SAS Boosts Healthy Bee Populations Through Advanced Analytics and ML
In honor of World Bee Day, SAS announces three innovative projects to monitor, protect and save the bees
As part of its commitment to using data and analytics to solve the world’s most pressing problems, SAS’ recent work includes helping to save the world’s No. 1 food crop pollinator – the honey bee. With the number of bee colonies drastically declining around the world, SAS is using technology such as the Internet of Things (IoT), machine learning and visual analytics to help maintain and support healthy bee populations.
In honor of World Bee Day, SAS is highlighting three separate projects where technology is monitoring, tracking and improving pollinator populations around the globe. First, researchers at SAS have developed a noninvasive way to monitor real-time conditions of beehives through auditory data and machine learning algorithms. SAS is also working with Appalachian State University on the World Bee Count to visualize world bee population data and understand the best ways to save them. Lastly, recent SAS Viya Hackathon winners decoded bee communication through machine learning in order to maximize their food access and boost human food supplies.

Stored records
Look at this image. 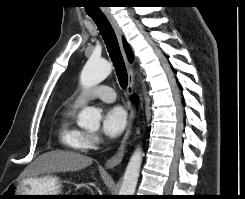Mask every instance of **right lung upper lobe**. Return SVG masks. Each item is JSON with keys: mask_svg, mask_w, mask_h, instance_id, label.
<instances>
[{"mask_svg": "<svg viewBox=\"0 0 245 199\" xmlns=\"http://www.w3.org/2000/svg\"><path fill=\"white\" fill-rule=\"evenodd\" d=\"M124 46H125V50H126V53H127L129 60L132 61L133 60L132 51H131L129 45L127 44V42L125 40H124Z\"/></svg>", "mask_w": 245, "mask_h": 199, "instance_id": "1", "label": "right lung upper lobe"}]
</instances>
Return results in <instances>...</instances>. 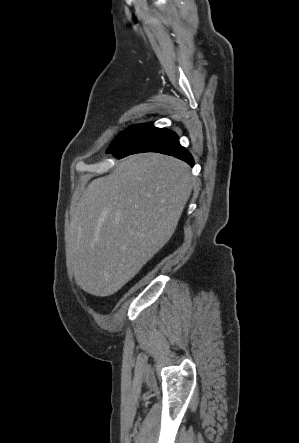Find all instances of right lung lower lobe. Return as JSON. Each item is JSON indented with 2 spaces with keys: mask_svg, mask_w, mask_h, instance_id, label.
Here are the masks:
<instances>
[{
  "mask_svg": "<svg viewBox=\"0 0 299 443\" xmlns=\"http://www.w3.org/2000/svg\"><path fill=\"white\" fill-rule=\"evenodd\" d=\"M142 152H158L171 155L194 165L191 154L179 143L178 136L152 124H137L127 128L108 148L117 158Z\"/></svg>",
  "mask_w": 299,
  "mask_h": 443,
  "instance_id": "obj_1",
  "label": "right lung lower lobe"
}]
</instances>
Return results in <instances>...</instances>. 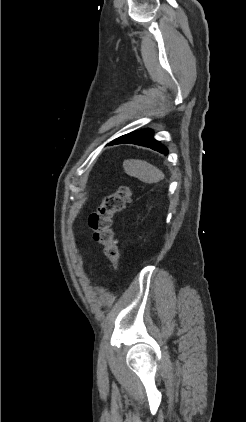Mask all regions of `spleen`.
<instances>
[{"label":"spleen","mask_w":246,"mask_h":422,"mask_svg":"<svg viewBox=\"0 0 246 422\" xmlns=\"http://www.w3.org/2000/svg\"><path fill=\"white\" fill-rule=\"evenodd\" d=\"M123 168L127 175L135 177L147 184L157 183L165 177L160 169L144 160H125L123 162Z\"/></svg>","instance_id":"spleen-1"}]
</instances>
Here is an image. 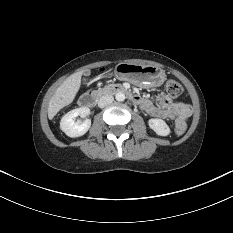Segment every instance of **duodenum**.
<instances>
[{
	"mask_svg": "<svg viewBox=\"0 0 233 233\" xmlns=\"http://www.w3.org/2000/svg\"><path fill=\"white\" fill-rule=\"evenodd\" d=\"M105 93H124L126 94L130 100H132L135 103H139L140 99L139 97L135 96L134 94H132L129 90H127L126 88L122 87V86H118V85H112L110 87H108L105 90ZM99 98V94L97 93H85L83 94L80 98H79V104L82 107H92L96 104L97 100Z\"/></svg>",
	"mask_w": 233,
	"mask_h": 233,
	"instance_id": "410a0bca",
	"label": "duodenum"
}]
</instances>
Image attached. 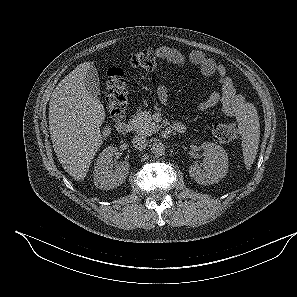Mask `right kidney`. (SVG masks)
Segmentation results:
<instances>
[{
    "label": "right kidney",
    "instance_id": "obj_1",
    "mask_svg": "<svg viewBox=\"0 0 297 297\" xmlns=\"http://www.w3.org/2000/svg\"><path fill=\"white\" fill-rule=\"evenodd\" d=\"M117 147L108 146L102 153H100L96 163L94 172V184L97 188L103 190H110L121 185L128 173L129 163L121 162L113 169L112 157L117 154Z\"/></svg>",
    "mask_w": 297,
    "mask_h": 297
}]
</instances>
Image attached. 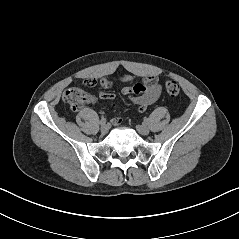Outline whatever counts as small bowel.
<instances>
[{"mask_svg": "<svg viewBox=\"0 0 239 239\" xmlns=\"http://www.w3.org/2000/svg\"><path fill=\"white\" fill-rule=\"evenodd\" d=\"M133 80L134 76L130 74L119 77V81L124 84L132 82ZM91 81L96 84V80L93 78L86 79L84 84L88 85ZM99 83L104 90H108L112 86V82L107 78L100 79ZM121 92L123 95L127 96L132 103L137 105L138 113H144L147 108L159 98L162 92V85L157 76L148 75L140 83L123 87ZM99 98L103 100H113L115 94L108 91H101L99 93ZM89 101H93V97L89 96ZM112 121L114 125H119L122 119L121 117H114Z\"/></svg>", "mask_w": 239, "mask_h": 239, "instance_id": "c3829d8e", "label": "small bowel"}]
</instances>
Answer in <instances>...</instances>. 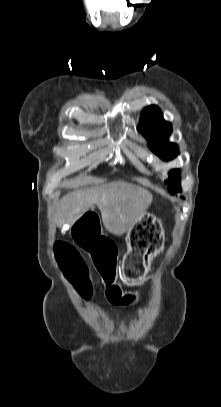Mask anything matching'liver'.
Segmentation results:
<instances>
[{
    "instance_id": "obj_1",
    "label": "liver",
    "mask_w": 221,
    "mask_h": 407,
    "mask_svg": "<svg viewBox=\"0 0 221 407\" xmlns=\"http://www.w3.org/2000/svg\"><path fill=\"white\" fill-rule=\"evenodd\" d=\"M152 194L125 182L77 190L61 200L60 217L73 225L90 207L97 205L106 230L120 236L127 232L152 203Z\"/></svg>"
}]
</instances>
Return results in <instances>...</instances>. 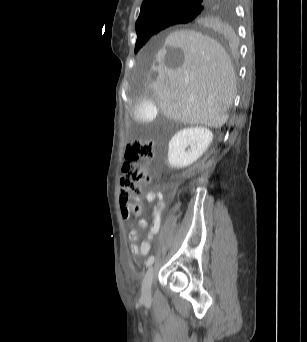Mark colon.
Here are the masks:
<instances>
[{
  "mask_svg": "<svg viewBox=\"0 0 307 342\" xmlns=\"http://www.w3.org/2000/svg\"><path fill=\"white\" fill-rule=\"evenodd\" d=\"M154 150V143L149 139L135 140L126 147L125 166L119 179V202L126 218L132 215L135 206L132 194L139 193L151 181L145 164L152 159ZM137 160L141 163L136 164Z\"/></svg>",
  "mask_w": 307,
  "mask_h": 342,
  "instance_id": "1",
  "label": "colon"
}]
</instances>
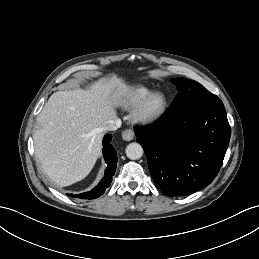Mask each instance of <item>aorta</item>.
<instances>
[{"instance_id":"obj_1","label":"aorta","mask_w":259,"mask_h":259,"mask_svg":"<svg viewBox=\"0 0 259 259\" xmlns=\"http://www.w3.org/2000/svg\"><path fill=\"white\" fill-rule=\"evenodd\" d=\"M143 155V148L139 143L133 142L126 147V156L131 160H137Z\"/></svg>"}]
</instances>
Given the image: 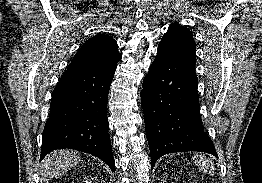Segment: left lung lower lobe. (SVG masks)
Listing matches in <instances>:
<instances>
[{
    "mask_svg": "<svg viewBox=\"0 0 262 183\" xmlns=\"http://www.w3.org/2000/svg\"><path fill=\"white\" fill-rule=\"evenodd\" d=\"M141 91L151 167L163 155L199 151L218 157L200 116L195 64L157 52Z\"/></svg>",
    "mask_w": 262,
    "mask_h": 183,
    "instance_id": "obj_1",
    "label": "left lung lower lobe"
}]
</instances>
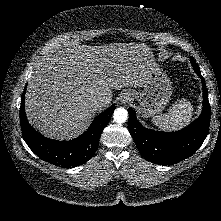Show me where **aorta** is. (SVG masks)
Here are the masks:
<instances>
[{"instance_id":"obj_1","label":"aorta","mask_w":221,"mask_h":221,"mask_svg":"<svg viewBox=\"0 0 221 221\" xmlns=\"http://www.w3.org/2000/svg\"><path fill=\"white\" fill-rule=\"evenodd\" d=\"M113 118L117 123H124L128 119V112L124 108H117L113 113Z\"/></svg>"}]
</instances>
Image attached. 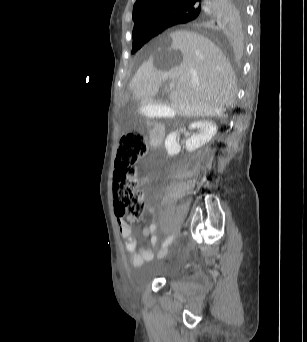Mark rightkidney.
<instances>
[{
	"instance_id": "1",
	"label": "right kidney",
	"mask_w": 307,
	"mask_h": 342,
	"mask_svg": "<svg viewBox=\"0 0 307 342\" xmlns=\"http://www.w3.org/2000/svg\"><path fill=\"white\" fill-rule=\"evenodd\" d=\"M189 128L190 130L199 128L200 134H193L191 138L186 140L187 152H194V150H197V148H201V146H204V144L210 142L217 132V126L214 124V122H212V120H200V122H192ZM179 136L180 132H178V130L168 134L165 140V148L167 150L168 156H176V154L181 152V146H179L177 142V138H179Z\"/></svg>"
}]
</instances>
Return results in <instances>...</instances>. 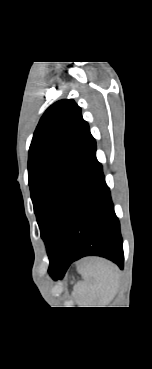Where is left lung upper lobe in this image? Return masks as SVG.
Returning a JSON list of instances; mask_svg holds the SVG:
<instances>
[{
  "label": "left lung upper lobe",
  "mask_w": 152,
  "mask_h": 369,
  "mask_svg": "<svg viewBox=\"0 0 152 369\" xmlns=\"http://www.w3.org/2000/svg\"><path fill=\"white\" fill-rule=\"evenodd\" d=\"M95 144L81 108L72 99L51 105L34 132L28 159L29 186L50 262L59 252Z\"/></svg>",
  "instance_id": "obj_1"
}]
</instances>
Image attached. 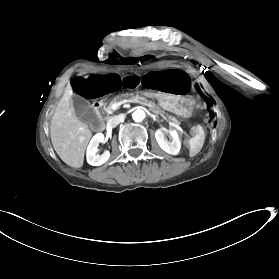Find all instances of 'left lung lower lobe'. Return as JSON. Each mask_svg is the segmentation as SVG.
<instances>
[{
  "label": "left lung lower lobe",
  "mask_w": 279,
  "mask_h": 279,
  "mask_svg": "<svg viewBox=\"0 0 279 279\" xmlns=\"http://www.w3.org/2000/svg\"><path fill=\"white\" fill-rule=\"evenodd\" d=\"M211 105H212V103H210ZM214 117V114L213 113H211V118H213Z\"/></svg>",
  "instance_id": "1"
}]
</instances>
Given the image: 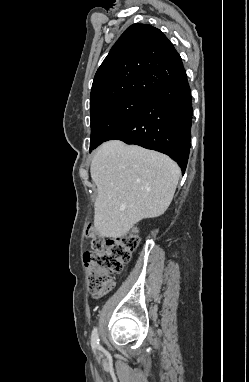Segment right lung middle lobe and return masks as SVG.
Masks as SVG:
<instances>
[{"label":"right lung middle lobe","instance_id":"right-lung-middle-lobe-1","mask_svg":"<svg viewBox=\"0 0 249 382\" xmlns=\"http://www.w3.org/2000/svg\"><path fill=\"white\" fill-rule=\"evenodd\" d=\"M148 99L149 97L146 96L130 95L90 110V151L127 125L140 112Z\"/></svg>","mask_w":249,"mask_h":382}]
</instances>
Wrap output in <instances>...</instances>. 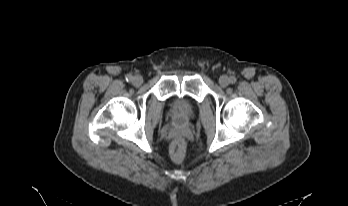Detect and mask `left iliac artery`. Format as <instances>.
Wrapping results in <instances>:
<instances>
[{"label": "left iliac artery", "mask_w": 348, "mask_h": 206, "mask_svg": "<svg viewBox=\"0 0 348 206\" xmlns=\"http://www.w3.org/2000/svg\"><path fill=\"white\" fill-rule=\"evenodd\" d=\"M235 82H236V78H235V77H231V78H230V83L233 84V83H235Z\"/></svg>", "instance_id": "left-iliac-artery-1"}]
</instances>
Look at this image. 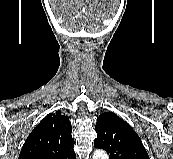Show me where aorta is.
Instances as JSON below:
<instances>
[{
  "label": "aorta",
  "instance_id": "1",
  "mask_svg": "<svg viewBox=\"0 0 173 159\" xmlns=\"http://www.w3.org/2000/svg\"><path fill=\"white\" fill-rule=\"evenodd\" d=\"M92 159H109V157L104 150H96L93 153Z\"/></svg>",
  "mask_w": 173,
  "mask_h": 159
}]
</instances>
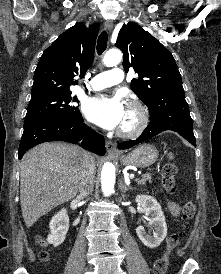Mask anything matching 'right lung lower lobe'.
<instances>
[{"label": "right lung lower lobe", "instance_id": "98d812e1", "mask_svg": "<svg viewBox=\"0 0 221 274\" xmlns=\"http://www.w3.org/2000/svg\"><path fill=\"white\" fill-rule=\"evenodd\" d=\"M48 141L81 143L84 149L98 155H104L106 151L103 136L88 127L83 118L73 120L63 116H53L24 123L19 159L30 148Z\"/></svg>", "mask_w": 221, "mask_h": 274}]
</instances>
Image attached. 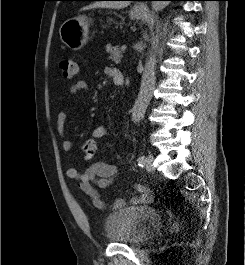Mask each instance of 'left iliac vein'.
Wrapping results in <instances>:
<instances>
[{
	"label": "left iliac vein",
	"instance_id": "4c4485c4",
	"mask_svg": "<svg viewBox=\"0 0 245 265\" xmlns=\"http://www.w3.org/2000/svg\"><path fill=\"white\" fill-rule=\"evenodd\" d=\"M145 167H146V170L149 172H153L155 170V167L153 165V156L149 155L146 158Z\"/></svg>",
	"mask_w": 245,
	"mask_h": 265
}]
</instances>
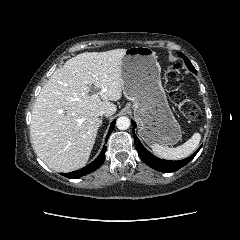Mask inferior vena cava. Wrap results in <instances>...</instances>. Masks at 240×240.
Returning <instances> with one entry per match:
<instances>
[{
    "label": "inferior vena cava",
    "instance_id": "obj_1",
    "mask_svg": "<svg viewBox=\"0 0 240 240\" xmlns=\"http://www.w3.org/2000/svg\"><path fill=\"white\" fill-rule=\"evenodd\" d=\"M98 115L99 116H102V115L108 116L109 112L107 110H101V111L98 112Z\"/></svg>",
    "mask_w": 240,
    "mask_h": 240
}]
</instances>
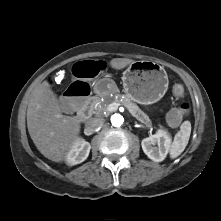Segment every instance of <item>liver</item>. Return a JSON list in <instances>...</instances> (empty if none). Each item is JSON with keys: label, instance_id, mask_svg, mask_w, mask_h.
Wrapping results in <instances>:
<instances>
[{"label": "liver", "instance_id": "liver-1", "mask_svg": "<svg viewBox=\"0 0 221 221\" xmlns=\"http://www.w3.org/2000/svg\"><path fill=\"white\" fill-rule=\"evenodd\" d=\"M128 58H114L110 66L120 70L133 63ZM80 119L65 116L56 94L47 81L32 92L27 108V127L31 139L44 157L63 162L80 133Z\"/></svg>", "mask_w": 221, "mask_h": 221}]
</instances>
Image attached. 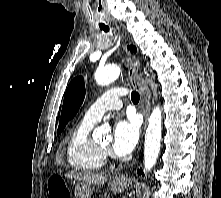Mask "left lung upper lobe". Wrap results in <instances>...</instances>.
<instances>
[{
    "label": "left lung upper lobe",
    "mask_w": 221,
    "mask_h": 198,
    "mask_svg": "<svg viewBox=\"0 0 221 198\" xmlns=\"http://www.w3.org/2000/svg\"><path fill=\"white\" fill-rule=\"evenodd\" d=\"M131 52H136L134 46H128ZM85 97V86L82 77L74 78L65 93L62 112L60 117V123L57 134L59 135L67 123L75 116L79 110Z\"/></svg>",
    "instance_id": "left-lung-upper-lobe-1"
}]
</instances>
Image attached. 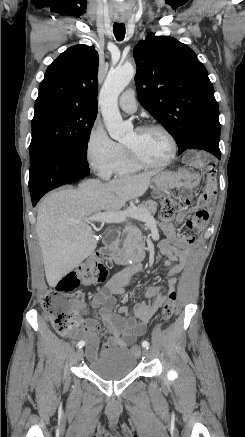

What the task asks
From the passage on SAS and honey bees above, reproduce word for word the stretch starting at "SAS Boosts Healthy" and ending at "healthy bee populations.".

In response
SAS Boosts Healthy Bee Populations Through Advanced Analytics and ML
In honor of World Bee Day, SAS announces three innovative projects to monitor, protect and save the bees
As part of its commitment to using data and analytics to solve the world’s most pressing problems, SAS’ recent work includes helping to save the world’s No. 1 food crop pollinator – the honey bee. With the number of bee colonies drastically declining around the world, SAS is using technology such as the Internet of Things (IoT), machine learning and visual analytics to help maintain and support healthy bee populations.